• REQUIRED WORK: Pick up the notebook on classifying TurtleBot3 terrain with logistic regression where it stops, and keep writing it.

• DOCUMENT EXCERPT:

# Logistic Regression to Classify Terrain by IMU and Odometry Data from TurtleBot3
### By Jacob Laframboise, Jack Demeter
Logistic regression works great when the data is randomly split into train and test (high 90 accuracy), but it struggles when the data is split into train/test based on which trial number is was collected in. This further supports the hypothesis that data from each run is more similar to itself than data from a given terrain. 



In [3]:
# imports
import pandas as pd
import numpy as np
import seaborn as sns
import matplotlib.pyplot as plt
import os
from sklearn.cluster import KMeans
from sklearn.decomposition import PCA
from sklearn.preprocessing import StandardScaler, MinMaxScaler, RobustScaler, PowerTransformer
from sklearn.model_selection import train_test_split
from sklearn.linear_model import LogisticRegression
from sklearn import metrics

from sklearn.feature_selection import SelectKBest, chi2

import plotly as ply
import plotly.graph_objs as go
from plotly.offline import download_plotlyjs, init_notebook_mode, plot, iplot
%matplotlib notebook

pd.set_option('display.max_columns', 120)
pd.set_option('display.max_rows', 80)

## Data Pre-Processing
We load in individual csv files collected from Rosbag on TurtleBot3 with ROS.

In [3]:
# Set dataFolder path to data file location
dataFolder = r"C:\Users\jaker\Documents\Experiment3Data-2019-11-21"

dataFiles = [
    r"gMitTile_s15_t8.csv",
    r"gMitTile_s15_t9.csv",
    r"gMitTile_s15_t10.csv",
    r"gTurf_s15_t3.csv",
    r"gTurf_s15_t4.csv",
    r"gTurf_s15_t5.csv",
    r"gTurf_s15_t6.csv",
    r"gTurf_s15_t7.csv",
    r"gTurf_s15_t8.csv",
    r"gTurf_s15_t9.csv",
    r"gTurf_s15_t10.csv",
    r"gArcTile_s15_t3.csv",
    r"gArcTile_s15_t4.csv",
    r"gArcTile_s15_t5.csv",
    r"gArcTile_s15_t6.csv",
    r"gArcTile_s15_t7.csv",
    r"gArcTile_s15_t8.csv",
    r"gArcTile_s15_t9.csv",
    r"gArcTile_s15_t10.csv",
    r"gCarp_s15_t3.csv",
    r"gCarp_s15_t4.csv",
    r"gCarp_s15_t5.csv",
    r"gCarp_s15_t6.csv",
    r"gCarp_s15_t7.csv",
    r"gCarp_s15_t8.csv",
    r"gCarp_s15_t9.csv",
    r"gCarp_s15_t10.csv",
    r"gMitTile_s15_t3.csv",
    r"gMitTile_s15_t4.csv",
    r"gMitTile_s15_t5.csv",
    r"gMitTile_s15_t6.csv",
    r"gMitTile_s15_t7.csv"

• RECORD EXTRACTS:
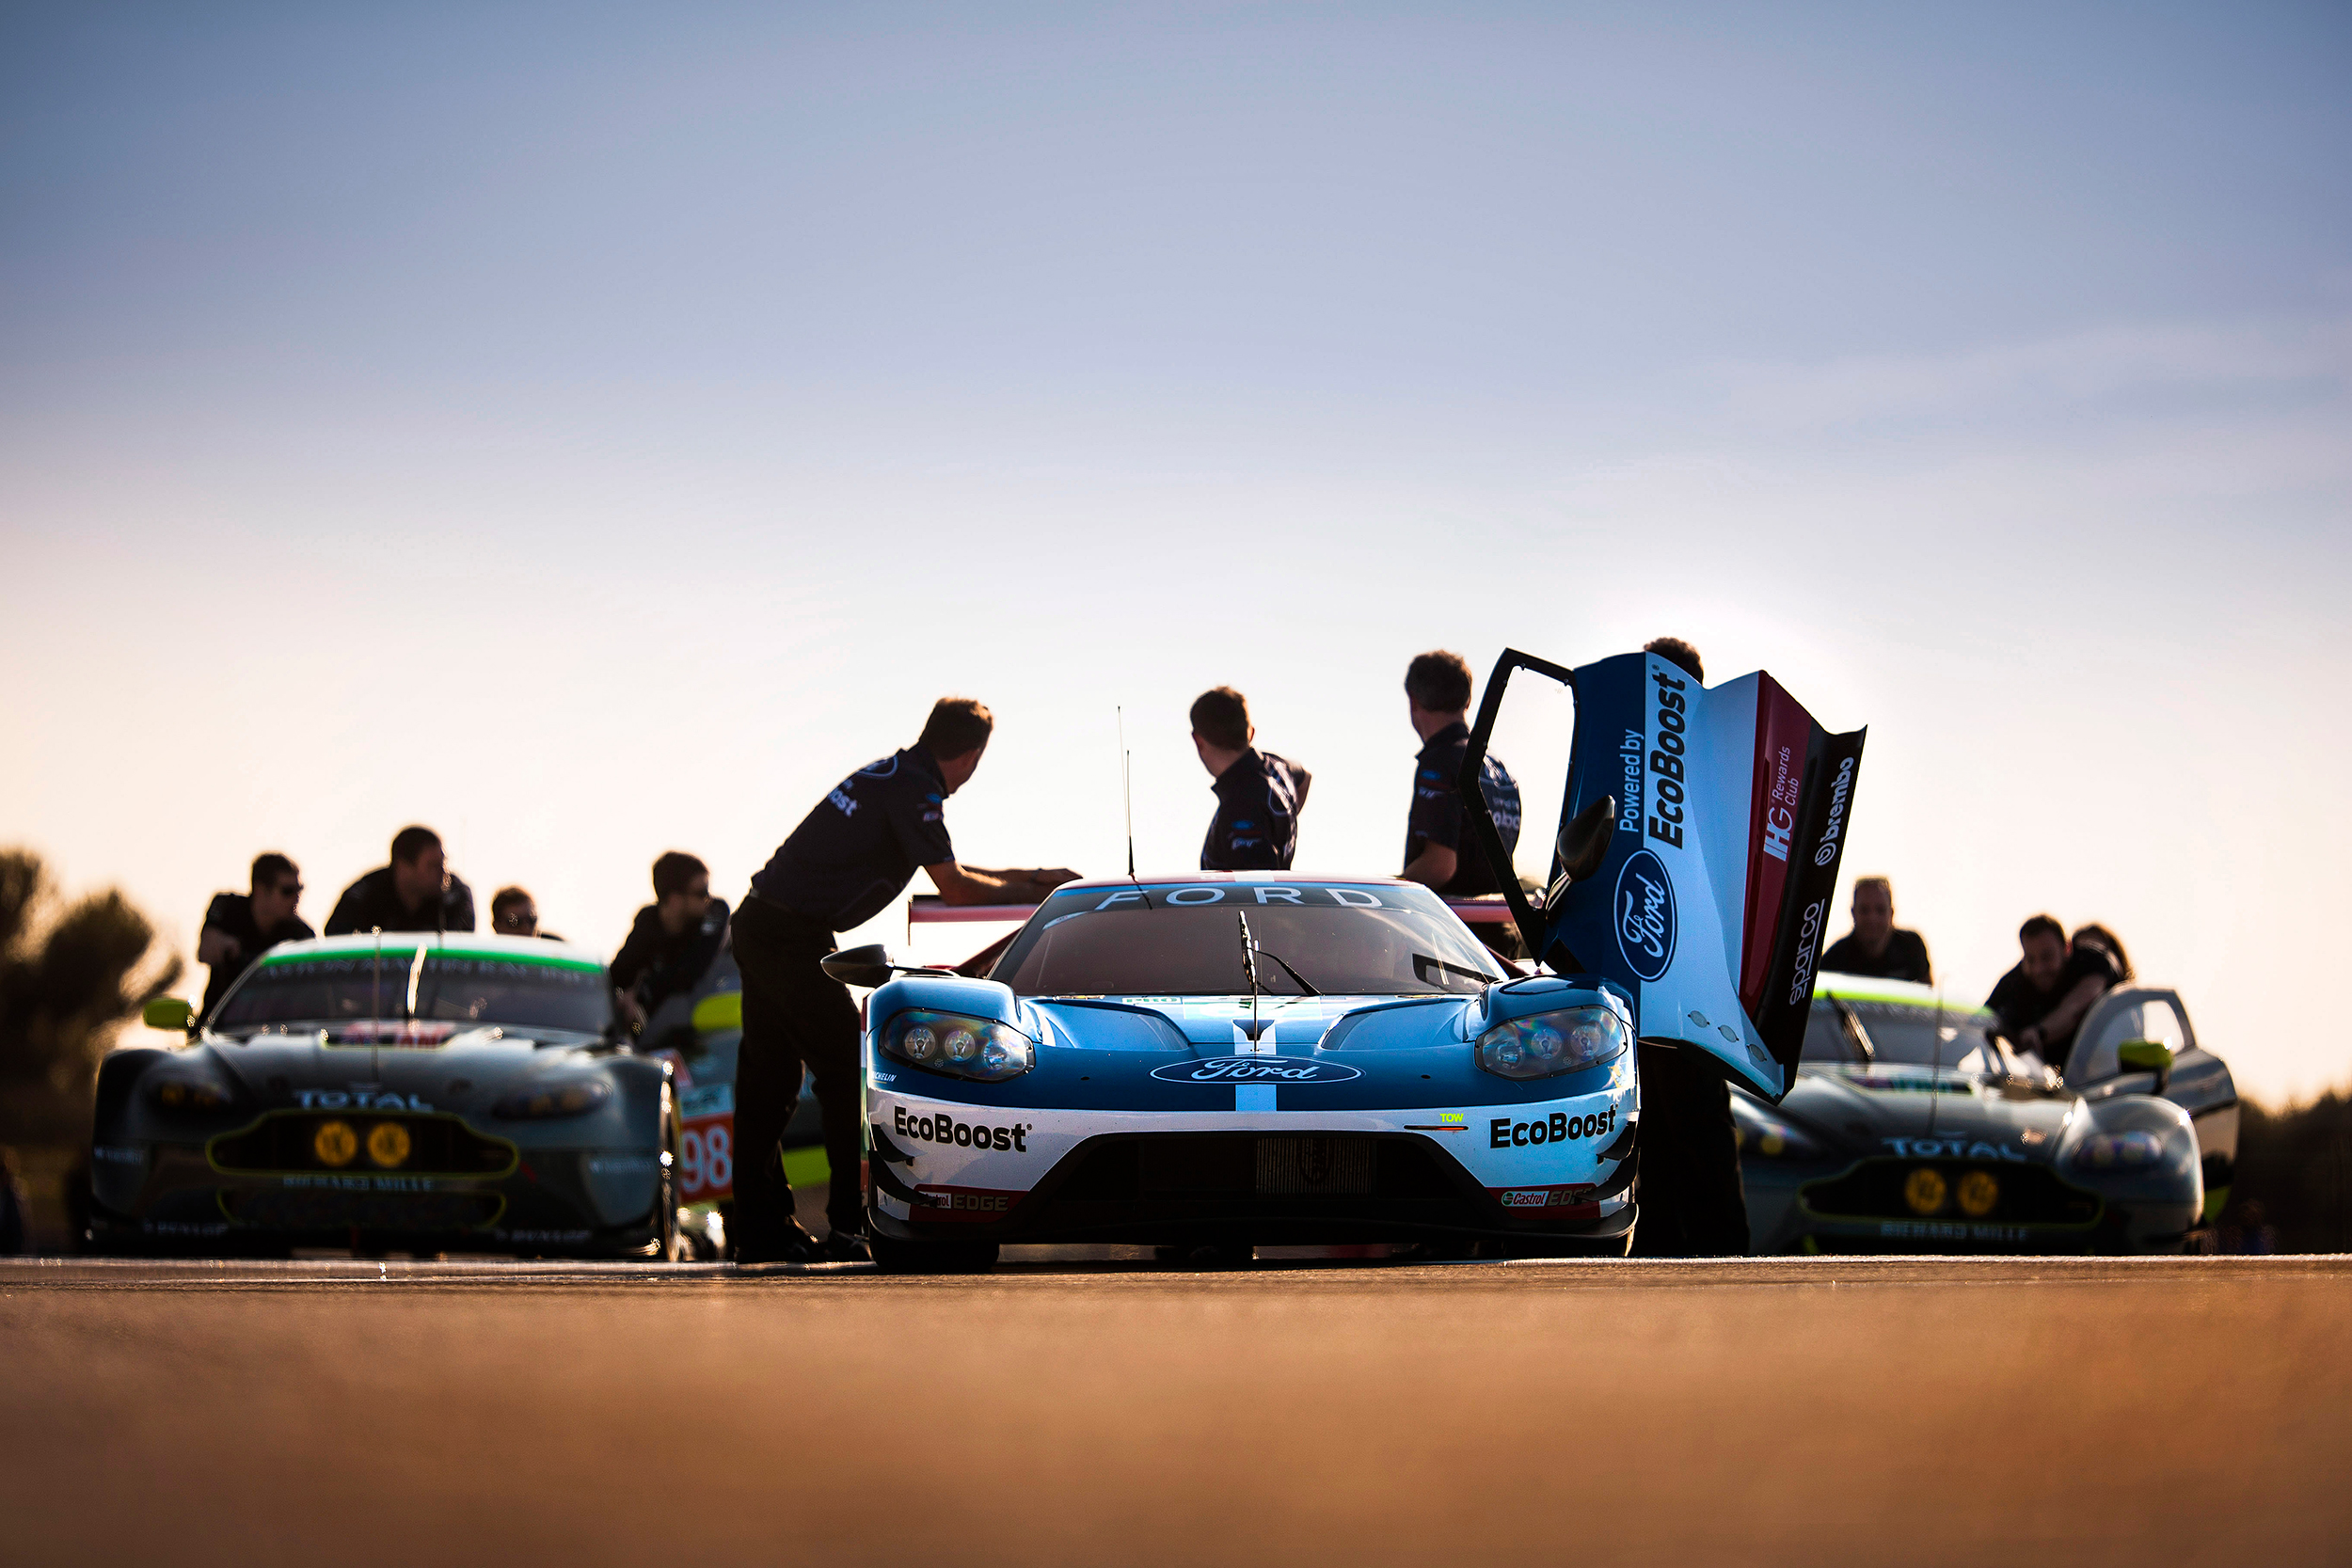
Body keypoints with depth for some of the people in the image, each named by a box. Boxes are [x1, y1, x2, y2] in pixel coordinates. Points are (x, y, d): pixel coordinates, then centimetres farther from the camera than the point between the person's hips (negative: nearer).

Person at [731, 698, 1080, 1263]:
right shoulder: (914, 790, -13)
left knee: (768, 1083, 12)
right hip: (792, 935, -10)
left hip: (756, 923, 10)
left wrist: (1032, 876, 24)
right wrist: (1028, 891, 5)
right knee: (846, 1074, -5)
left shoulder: (892, 774, 16)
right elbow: (954, 887, -10)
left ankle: (759, 1228, 17)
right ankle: (852, 1224, -4)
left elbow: (946, 871, 26)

• RESULT OF THE TASK:
]

savePath = "Data-32Series-Delta30-Squared.csv"

In [6]:
""" 
For each data file we:
adjust the index, 
interpolate NaN values,
drop remaining NaN values, 
drop some empty columns.

We then augment the feature space with delta columns, 
and with polynomial columns,
and label the columns with terrain, speed, and trial number
"""
for i in range(len(dataFiles)):
    # get speed/terrain based on file name
    terrain = dataFiles[i].split('_')[0][1:]
    speed = dataFiles[i].split('_s')[1][:2]
    trial = dataFiles[i].split('_t')[1][0]

    df = pd.read_csv(os.path.join(dataFolder, dataFiles[i]))
    df = df.rename(columns={'Unnamed: 0': 'Seq'})
    df = df.set_index('Seq')

    # interpolate the missing data with a polynomial (upscaling)
    df = df.interpolate(method='polynomial', order=1)

    # remove incomplete entries
    df = df.dropna()

    # reset data to be ordered based on Sequence
    df = df.reset_index().drop(columns=['Seq'])

    
    df = df.drop(columns=['OdomPosZ', 'OdomOrientX', 'OdomOrientY', 'OdomLinY', 'OdomLinZ', 'OdomAngX', 'OdomAngY'])
    # use the XY magnitude to remove unique run IDs
    df['OdomPosXY'] = np.sqrt(df.OdomPosX**2 + df.OdomPosY**2)
    df = df.drop(columns=['OdomPosY', 'OdomPosX'])
    
    # Order is the exponent applied to the delta data sets to allow LR to find higher polynomial patterns, increases memory and comp. time
    order=2
    # the delta list specifies how many data points to go back to and apply the 
    dList = range(1, 302, 20)
    for col in df.columns.tolist():
        if col!='Sensor':
            for d in dList:
                df[col+'Delta{}'.format(d)] = df[col].diff(d)
                if order>1:
                    for p in range(2, order+1):
                        df[col+'Delta{}Exp{}'.format(d, p)] = df[col+'Delta{}'.format(d)]**p
        else:
            pass

    df = df.reset_index().drop(columns=['index'])
    df = df.drop(columns=['Sensor', 'Time'])
    df['Speed']=int(speed)
    df['Terrain']=terrain
    df['Trial']=int(trial)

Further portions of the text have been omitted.